Subsidising electricity for German industry economically ineffective - researchers
Clean Energy Wire / Der Spiegel
A proposed subsidised electricity price for heavy industry would not be effective for the economy as a whole, according to a report by the German Institute for Economic Research (DIW). The economy ministry (BMWK) is pushing for subsidised power price rebates to help German industry remain competitive amid rising energy costs and the loss of cheap Russian gas in the wake of Russia's war on Ukraine. Government approval of the proposal remains uncertain, however.

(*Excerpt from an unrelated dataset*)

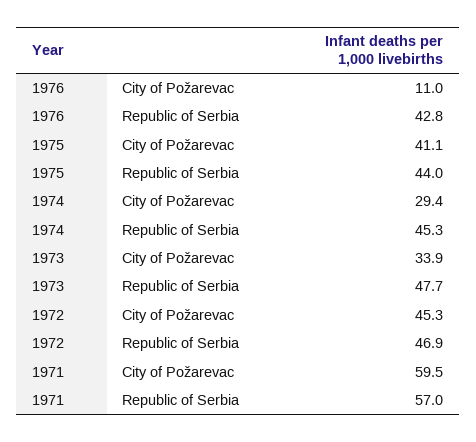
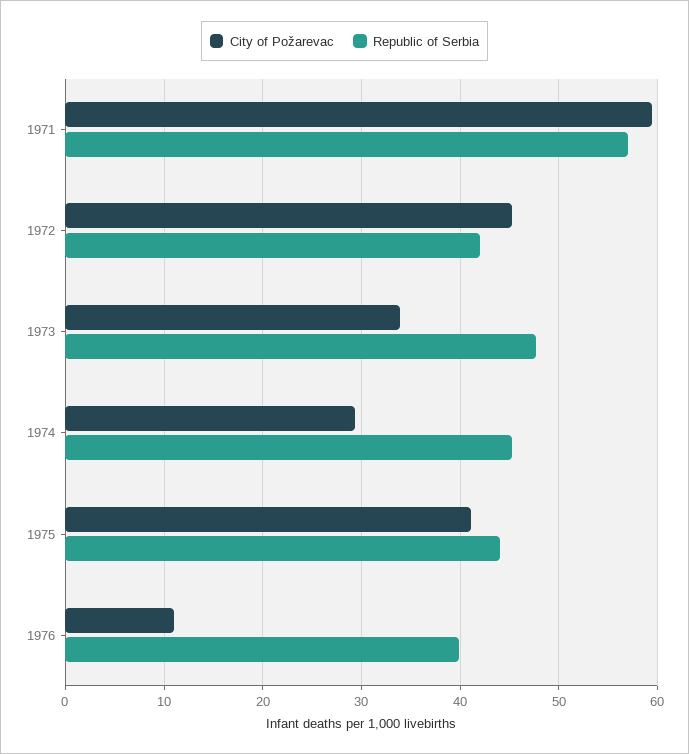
Republic of Serbia, 1976: 42.8 -> 40
Republic of Serbia, 1972: 46.9 -> 42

Economy minister Robert Habeck put the chances of the subsidised price coming into force at “fifty-fifty”, news magazine Der Spiegel reported.
The DIW report illustrates in different scenarios the effects of higher electricity prices on cost increases in relation to companies' value creation. It also shows how the proposed temporary subsidy, which would lower the electricity price for industry to 6 cents per kilowatt-hour, would relieve the burden on companies. The report examines the effects of rising electricity prices on energy-intensive companies and finds that even an extreme increase in costs would mean a significant burden to only a few companies in narrowly defined industrial sectors. Subsidised prices would thus only dampen costs for companies with extremely high electricity demand, but not completely compensate for them, it notes. The report also rejects the interpretation that the proposed subsidy, which would expire in 2030, is a bridging solution. It stressed that some energy-intensive industries would likely continue to face competitive disadvantages, particularly compared to non-European countries. “All of these findings suggest that a broad-based industrial electricity price is not a panacea for strengthening German companies in international competition,” DIW economist Tomaso Duso said. “But selective relief for individual sectors of the economy could also be problematic in terms of competition law and would have to be approved by the European Commission.”
The industry electricity price is aimed at boosting the international competitiveness of Germany's prized heavy industry. Energy-intensive firms are to receive billions of euros in state help if they promise to decarbonise and to stay within the country, according to a proposal by the economy and climate ministry. The proposal was welcomed by industry as “a clear game changer”, but remains controversial among policymakers and economists. It has also come under fire from renewable energy operators, who fear it could undermine renewables expansion.